John Lewis statue to replace Georgia Confederate monument

John Lewis statue to replace Georgia Confederate monument

It was a brief encounter, but as with nearly everyone who ever met the late U.S. Rep. John Lewis, the meeting was impactful.

It was 2005 at an art fair and sculptor Basil Watson, just three years after moving to Atlanta from Jamaica, got word that the civil rights legend and longtime Congressman was going to stop by.

“There was a big excitement that he was coming,” Watson said. “He came by and shook my hand and we spoke briefly. I was impressed by his calm and peaceful nature. I sensed someone of great passion and empathy. My feelings for him grew more and more over the years.”

Now, 17 years later, Watson will try to harness those feelings as he immortalizes Lewis forever.

On Thursday night, the John Lewis Commemorative Task Force was expected to announce that Watson has been selected to create a statue of Lewis in the heart of Decatur Square. The city of Decatur was part of Lewis’ Congressional district.

“This project has been a labor of love for all of us who knew and loved Congressman Lewis,” said Decatur Mayor Patti Garrett. “He served our district and the world with such honor and distinction. His statue will stand as a reminder to all who pass that once this great but humble man walked among us, and we are happy we elected him over and over to serve us and the world.”

Watson is expected to begin working on the statue immediately, for placement in front of the Historic DeKalb Courthouse. It will take the place of the Confederate Obelisk Monument, taken down in June 2020, that had been erected in 1908 by the United Daughters of the Confederacy.

“It is poetic justice,” said DeKalb County 5th District Commissioner Mereda Davis Johnson, who is also a member of the Lewis Task Force. “John spread love around the world.
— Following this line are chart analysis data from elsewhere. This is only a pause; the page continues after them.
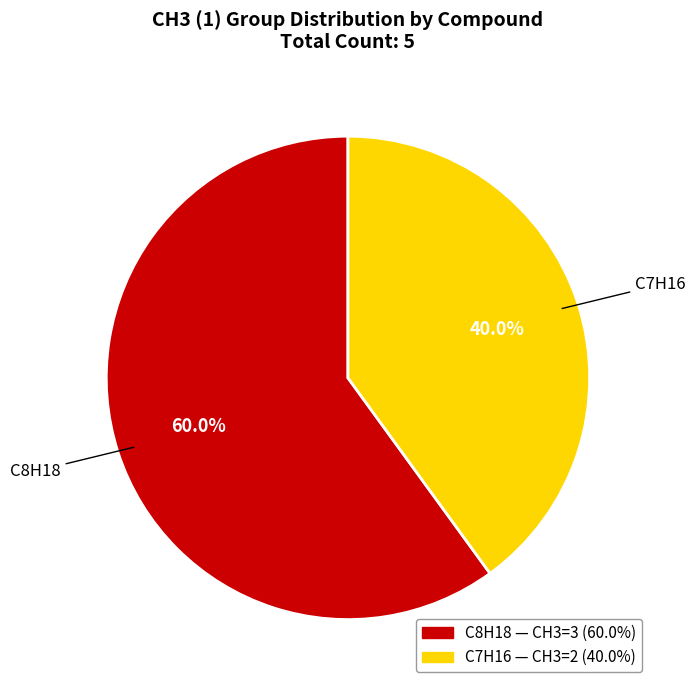

Is there a majority slice in this chart?

Yes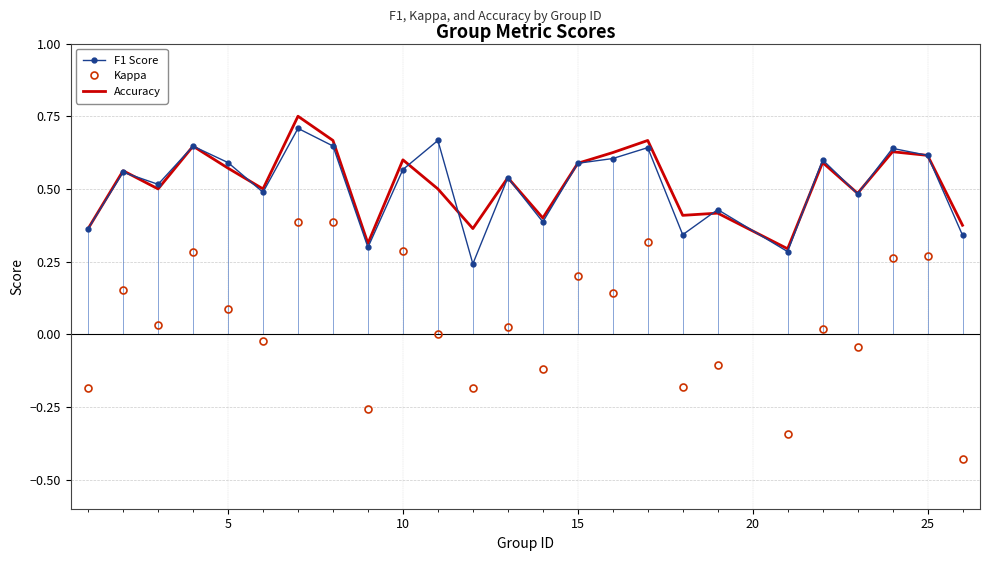

How many times do Accuracy and F1 Score cross each other?

9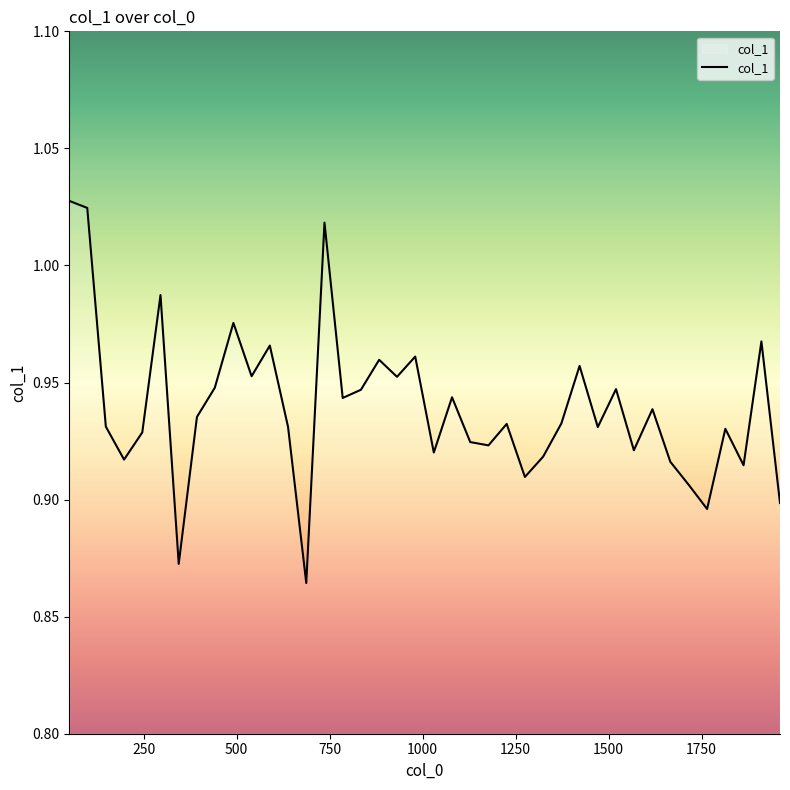

Which label corresponds to the largest value in the chart?

50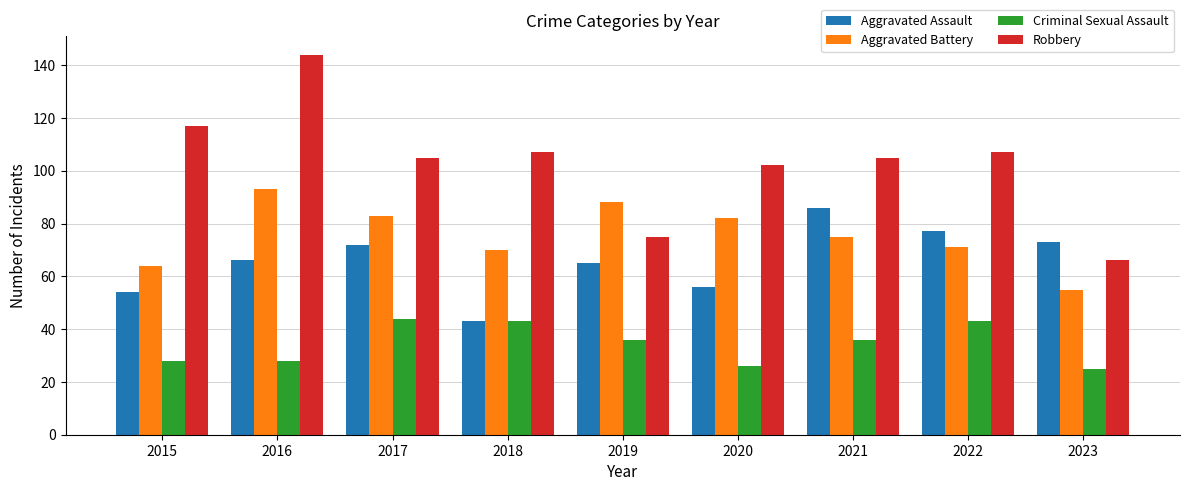

What is the difference between the maximum and second lowest values in the Criminal Sexual Assault series?

18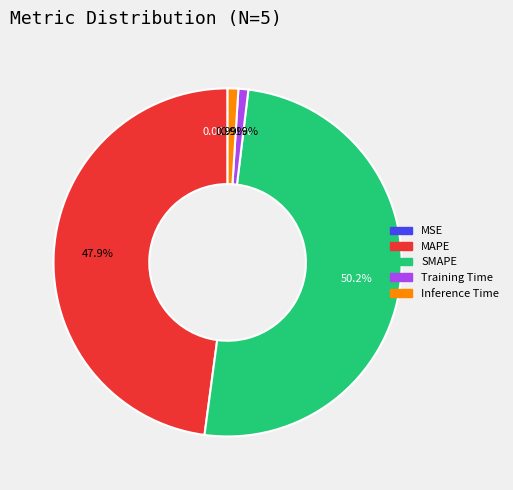

Which category accounts for the majority?

SMAPE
John was very inclusive of all people. So, it is appropriate to place something that represents love over something that symbolized hate.”

Johnson said the task force has raised about $600,000 for the project that Watson expects to unveil in 2024.

For Lewis, who died in 2020, the statue will add to an impressive portfolio reflecting how he has been honored locally. Already in Atlanta, Lewis has been honored with a mural on Auburn Avenue; the John Lewis Plaza in Freedom Park; the John Lewis Invictus Academy, an Atlanta middle school; and the John Lewis Freedom Parkway. Last July, Lewis’ first statue was unveiled at the new 16-acre Rodney Cook Sr. Park in Vine City.

None of that bothers Watson.

In January 2021, his statue of Rev. Martin Luther King Jr., “Hope Moving Forward,” was installed at the intersection of Northside Drive and Martin Luther King Jr. Drive as part of Atlanta’s MLK Innovation Corridor Project, a $43 million urban-renewal initiative designed to enhance walkability and curb appeal in neighborhoods bordering Mercedes-Benz Stadium. It was the first of seven art installations commissioned by the city to honor the civil rights leader.

“Pressure makes diamonds. I do feel pressure, but I welcome it,” Watson said of the challenge of capturing Lewis. “I feel a strong sense of responsibility to stand up to the task.”

Watson moved to Atlanta in 2002, although his roots in the city date back to the late 1960s. His father, Barrington Watson, taught art at Spelman College in the 1960s and 1970s.

Watson never lived in Atlanta previously, but his work capturing the Black experience has been the foundation of his art.

His larger-than-life-size sculptures of Olympic gold medalists Usain Bolt, Shelly-Ann Fraser-Pryce and Asafa Powell surround Jamaica’s National Stadium and in 2012, his “Rings of Life commission was unveiled in his homeland by Prince Harry at the Victoria Jubilee Hospital as part of Jamaica’s 50th Independence celebration.

In June, his latest work, the “National Windrush Monument,” was unveiled at London’s Waterloo Station to honor British West Indian immigrants who came to the United Kingdom on board HMT Empire Windrush in 1948.

Watson’s Lewis statue will be his third in Atlanta, following the King statue and his first “Cradle – Future in Our Hands,” at the Neighborhood Union Health Center in Vine City.

“I am an artist first and foremost and I look at the human experience. I draw from everywhere to understand human nature,” Watson said. “But my direct experience is the Black experience. I see the world as a Black man who grew up in a Black world – Jamaica. I see myself as a Black artist seeing through Black eyes and that is becoming more evident in my work.”

Watson has a study of the statue in his Lawrenceville studio that will inform the creation of the permanent installation.

In the mockup piece, the Congressman is standing with his hands clutched above his heart. His head is back, and his eyes are closed. It is an image of peace and calm that the world knew about Lewis ever since he burst onto the scene in 1961 as a Freedom Rider, through his 33 years in Congress.

When it is finished, the 12-foot statue will be placed on a four-foot pedestal.

“I am very delighted to be selected,” Watson said. “It is a distinct honor to be given the responsibility of telling the story of one of our great sons who was so revered in Atlanta, Georgia, and the United States.”